Portugal, naturally, insists it is doing swimmingly. Indeed, the country passed a key test Wednesday, when it raised $1.62 billion (€1.25 billion) in an auction of four and 10-year bonds, suggesting it can still borrow money from the global markets despite its debt and deficit problems. And, in a routine recalling the strenuous denials of Irish and Greek ministers just before they took their own bailouts, Lisbon has dismissed claims that it would seek a rescue package. "Faced with this result, there is no need for outside help," Finance Minister Fernando Teixeira dos Santos said after the auction. "The success of today's issue shows that Portugal has the necessary conditions to finance itself."

But this cheery interpretation is not shared by economists, who say Portugal has merely bought itself some time before dipping into the $980 billion (€750 billion) bailout fund set up last year by the European Union and the International Monetary Fund (IMF). "Portugal will have to access the stability fund," says Colin McLean of U.K.-based SVM Asset Management.

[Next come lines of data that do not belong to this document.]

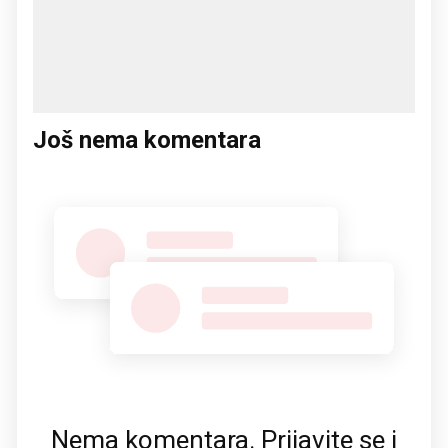
Još nema komentara
Nema komentara. Prijavite se i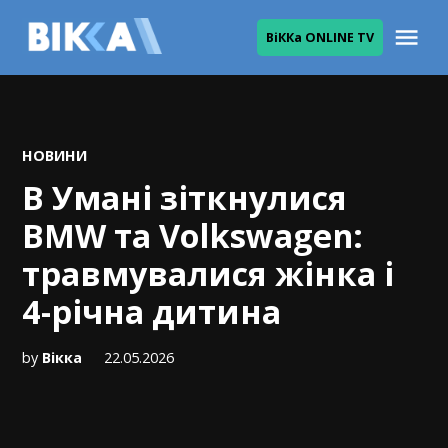
Skip
Me
ВіККа ONLINE TV
to
ВІККА
content
POSTED
НОВИНИ
IN
В Умані зіткнулися
BMW та Volkswagen:
травмувалися жінка і
4-річна дитина
by
Вікка
22.05.2026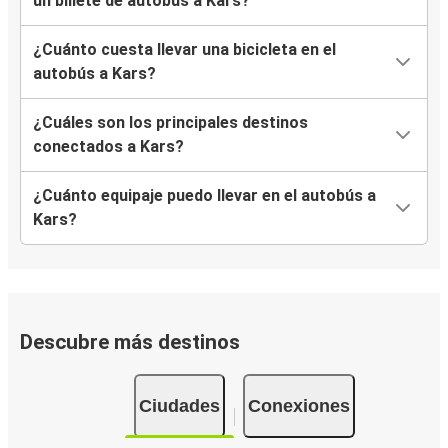
un billete de autobús a Kars?
¿Cuánto cuesta llevar una bicicleta en el
autobús a Kars?
¿Cuáles son los principales destinos
conectados a Kars?
¿Cuánto equipaje puedo llevar en el autobús a
Kars?
Descubre más destinos
Ciudades
Conexiones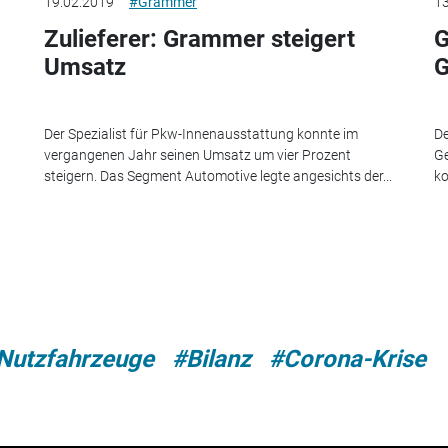
19.02.2019
#Grammer
13
Zulieferer: Grammer steigert
G
Umsatz
G
Der Spezialist für Pkw-Innenausstattung konnte im
De
vergangenen Jahr seinen Umsatz um vier Prozent
Ge
steigern. Das Segment Automotive legte angesichts der...
ko
Nutzfahrzeuge
#Bilanz
#Corona-Krise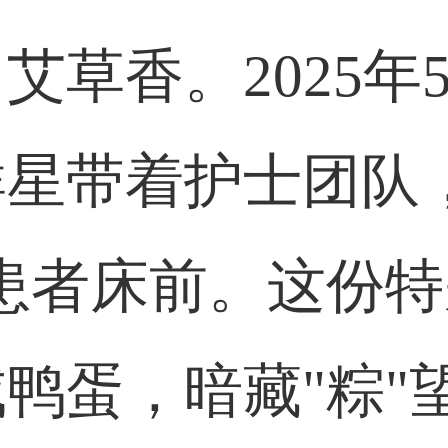
草香。2025年
星带着护士团队
患者床前。这份
鸭蛋，暗藏"粽"望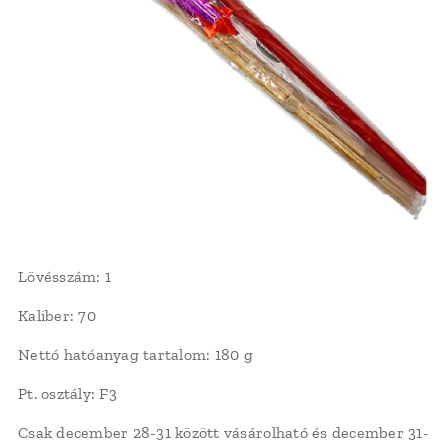
Lövésszám: 1
Kaliber: 70
Nettó hatóanyag tartalom: 180 g
Pt. osztály: F3
Csak december 28-31 között vásárolható és december 31-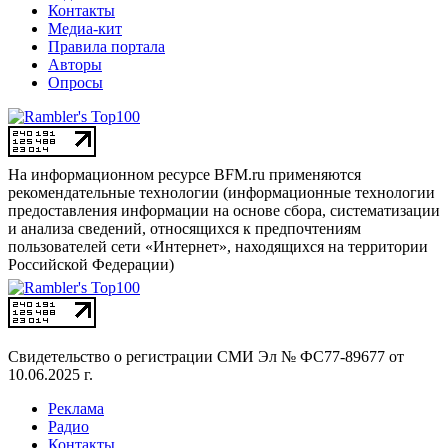
Контакты
Медиа-кит
Правила портала
Авторы
Опросы
На информационном ресурсе BFM.ru применяются
рекомендательные технологии (информационные технологии
предоставления информации на основе сбора, систематизации
и анализа сведений, относящихся к предпочтениям
пользователей сети «Интернет», находящихся на территории
Российской Федерации)
Свидетельство о регистрации СМИ
Эл № ФС77-89677 от
10.06.2025 г.
Реклама
Радио
Контакты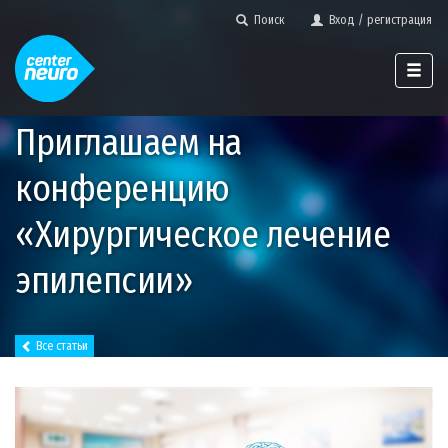
Поиск
Вход / регистрация
Приглашаем на
конференцию
«Хирургическое лечение
эпилепсии»
Все статьи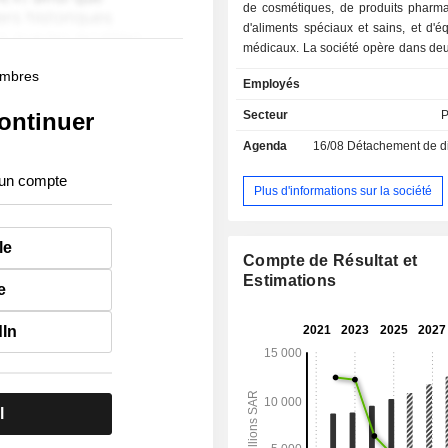
de cosmétiques, de produits pharma
d'aliments spéciaux et sains, et d'
médicaux. La société opère dans deu
: The Front Shop et Pharma. La socié
membres
Employés
également des cliniques médicales s
par l'intermédiaire de l'une de ses fi
ontinuer
Secteur
P
filiales de la société comprennent 
Agenda
16/08
Détachement de dividend
Limited Company, Al Sakhaa Gold
and Contracting Company et Nahdi 
 un compte
CO. L.L.C. La société exploite en
Plus d'informations sur la société
pharmacies dans le Royaume d'Arabi
et les Émirats arabes unis.
le
Compte de Résultat et
Estimations
e
dIn
l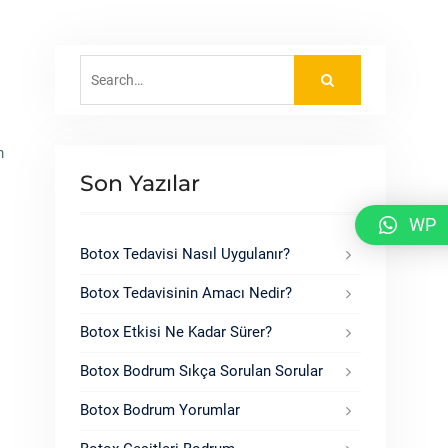
Search
for:
m
Son Yazılar
WP
Botox Tedavisi Nasıl Uygulanır?
Botox Tedavisinin Amacı Nedir?
Botox Etkisi Ne Kadar Sürer?
Botox Bodrum Sıkça Sorulan Sorular
Botox Bodrum Yorumlar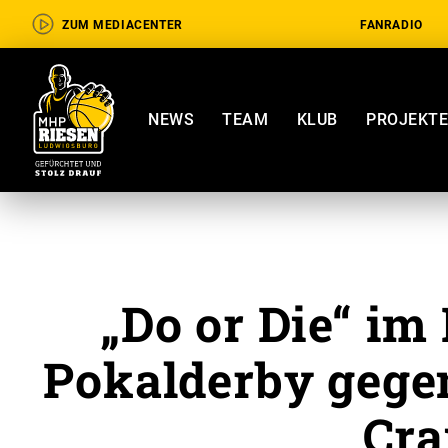
ZUM MEDIACENTER
FANRADIO
NEWS
TEAM
KLUB
PROJEKT
„Do or Die“ i
Pokalderby gege
Cra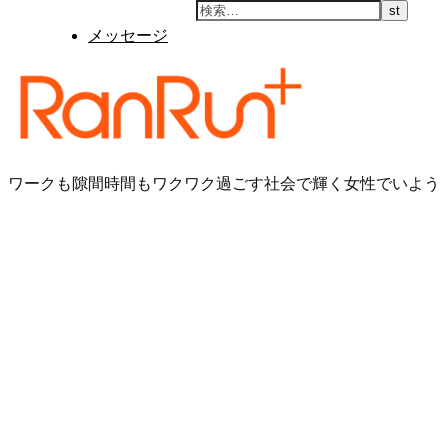
メッセージ
ワークも隙間時間もワクワク過ごす社会で輝く女性でいよう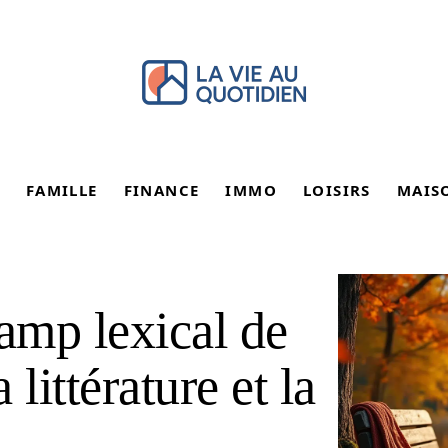
FAMILLE
FINANCE
IMMO
LOISIRS
MAIS
amp lexical de
littérature et la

Closer inspection of the bond sale suggests as much: the yield, or interest rate Portugal must pay to borrow funds, on the 10-year bond was an average 6.72%, a figure that woefully exacerbates debt in a country whose nominal GDP growth last year was just 1.4%. Portugal's government needs to borrow around $26 billion (€20 billion) from the markets this year; a 6-7% interest rate for this sum would probably bankrupt the country. Indeed, the suspicion amongst market analysts is that the main buyer of these bonds was none other than the European Central Bank, which has an obvious interest in ensuring Portugal's stability.

Lisbon insists its situation is different from those of Greece and Ireland, which respectively agreed to $145 billion and $110 billion bailouts from the E.U. and IMF last year. It says its deficit and debt are lower than those nations', its banks are sound, and Portugal has not experienced a property bubble. Like many E.U. countries, it has introduced a raft of austerity measures aimed at nursing public finances back to health, even if Portugal's mix of tax hikes and pay cuts also risks further dampening down consumer demand.

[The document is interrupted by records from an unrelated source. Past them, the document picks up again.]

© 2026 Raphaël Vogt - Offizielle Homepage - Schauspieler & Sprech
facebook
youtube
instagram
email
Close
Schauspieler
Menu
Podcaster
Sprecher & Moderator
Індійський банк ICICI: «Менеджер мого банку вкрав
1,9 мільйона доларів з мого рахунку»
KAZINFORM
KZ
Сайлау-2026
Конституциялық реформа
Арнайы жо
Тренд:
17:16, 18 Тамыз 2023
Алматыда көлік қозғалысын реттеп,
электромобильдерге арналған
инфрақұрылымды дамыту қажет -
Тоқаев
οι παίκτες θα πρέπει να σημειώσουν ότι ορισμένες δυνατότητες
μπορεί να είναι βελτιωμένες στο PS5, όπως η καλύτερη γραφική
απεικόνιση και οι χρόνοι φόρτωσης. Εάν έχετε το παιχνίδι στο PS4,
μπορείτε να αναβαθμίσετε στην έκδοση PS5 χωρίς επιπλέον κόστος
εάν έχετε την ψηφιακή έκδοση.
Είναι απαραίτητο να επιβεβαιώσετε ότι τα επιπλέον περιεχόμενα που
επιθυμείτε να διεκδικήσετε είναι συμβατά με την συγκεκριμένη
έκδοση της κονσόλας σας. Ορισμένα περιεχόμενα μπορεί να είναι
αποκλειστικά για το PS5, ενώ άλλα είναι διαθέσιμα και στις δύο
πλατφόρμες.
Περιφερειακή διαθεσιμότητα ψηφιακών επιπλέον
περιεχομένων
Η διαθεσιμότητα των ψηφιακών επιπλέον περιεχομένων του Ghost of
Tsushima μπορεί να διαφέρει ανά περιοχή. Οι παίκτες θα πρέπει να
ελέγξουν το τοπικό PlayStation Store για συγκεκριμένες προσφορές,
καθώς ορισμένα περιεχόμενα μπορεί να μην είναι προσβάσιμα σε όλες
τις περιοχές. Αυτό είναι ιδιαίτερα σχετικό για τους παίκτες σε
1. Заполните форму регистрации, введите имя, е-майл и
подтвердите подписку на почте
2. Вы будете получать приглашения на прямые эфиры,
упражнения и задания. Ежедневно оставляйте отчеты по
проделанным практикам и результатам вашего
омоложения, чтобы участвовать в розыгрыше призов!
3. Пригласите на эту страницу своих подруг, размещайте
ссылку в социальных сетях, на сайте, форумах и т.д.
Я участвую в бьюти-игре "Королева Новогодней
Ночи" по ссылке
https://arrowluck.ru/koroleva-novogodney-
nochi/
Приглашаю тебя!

But as with Greece and Ireland, there are profound questions about where Portugal will find its growth to pare down its debt. After a meager recovery in 2010, Portugal's economy is now forecast to shrink slightly in 2011. Without the option of devaluing its currency, Portugal's combination of debt and poor competitiveness puts it in a tenuous position.

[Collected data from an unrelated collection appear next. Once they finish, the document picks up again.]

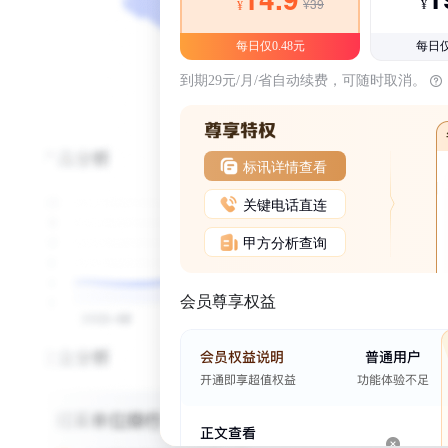
¥39
¥
¥
每日仅0.48元
每日仅
到期29元/月/省自动续费，可随时取消。
标讯详情查看
关键电话直连
甲方分析查询
会员尊享权益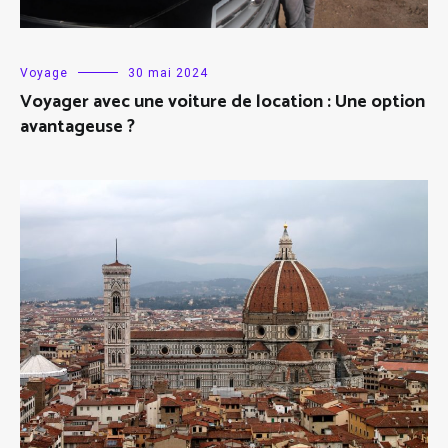
Voyage
30 mai 2024
Voyager avec une voiture de location : Une option
avantageuse ?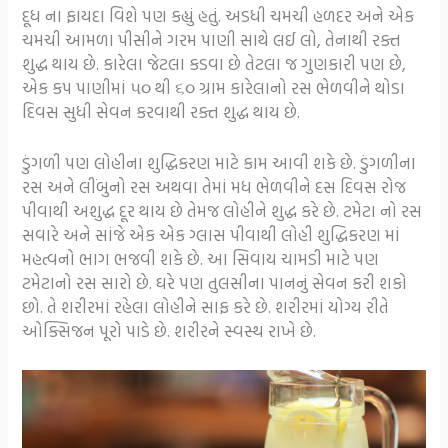
દૂધ ના ફાયદા વિશે પણ કહ્યું હતું. અડધી ચમચી હળદર અને એક
ચમચી આમળા પીસીને ગરમ પાણી સાથે લઈ લો, તેનાથી રક્ત
શુદ્ધ થાય છે. કારેલા જેટલા કડવા છે તેટલા જ ગુણકારી પણ છે,
એક કપ પાણીમાં ૫૦ થી ૬૦ ગ્રામ કારેલાનો રસ ભેળવીને થોડા
દિવસ સુધી સેવન કરવાથી રક્ત શુદ્ધ થાય છે.
ડુંગળી પણ લોહીના શુદ્ધિકરણ માટે કામ આવી શકે છે. ડુંગળીના
રસ અને લીંબુનો રસ અથવા તેમાં મધ ભેળવીને દસ દિવસ રોજ
પીવાથી અશુદ્ધ દૂર થાય છે તેમજ લોહીને શુદ્ધ કરે છે. ટમેટા નો રસ
સવારે અને સાંજે એક એક ગ્લાસ પીવાથી લોહી શુદ્ધિકરણ માં
મહત્વનો ભાગ ભજવી શકે છે. આ સિવાય ચામડી માટે પણ
ટમેટાનો રસ સારો છે. ઘરે પણ તુલસીના પાનનું સેવન કરી શકો
છો. તે શરીરમાં રહેલા લોહીને સાફ કરે છે. શરીરમાં યોગ્ય રીતે
ઓક્સિજન પૂરો પાડે છે. શરીરને સ્વસ્થ રાખે છે.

This, more than the official denials, best explains why markets seem convinced a bailout is in the offing. And why — according to German magazine Der Spiegel — France and Germany are both pressing Portugal to tap into the E.U.'s rescue fund. Compounding the problem, Portugal has a presidential election on Jan. 23, which is likely to freeze government decision-making until the vote.

But if Portugal cannot escape a bailout, will the euro zone at least be able to limit the contagion? This week, Belgium and Italy both felt a chill from the markets over their own debts, but E.U. policy-makers appear most anxious about ring-fencing Spain. It's the fourth-largest economy in the euro zone and, like Portugal, it needs to rollover tens of billions of euros in government debt in the first quarter of this year. And the E.U. and IMF rescue fund, massive though it is, is unlikely to cover any Spanish bailout.

Which is why E.U. officials have begun whispering about raising the bailout fund. No figures have yet been mentioned, but it would have to be significantly larger to head off market anxieties, and offer an interest rate that could reasonably allow users to pay back the loans. This is perhaps the real significance of Portugal's bond sale, according to Carsten Brzeski, Senior Economist at ING Bank in Brussels. "It has bought the E.U. time for another rescue mechanism or bazooka to prevent any contagion," he says. "Could it solve the crisis? No, because these countries are currently in an economic mess as well as a financial mess. But it gives them room to breathe."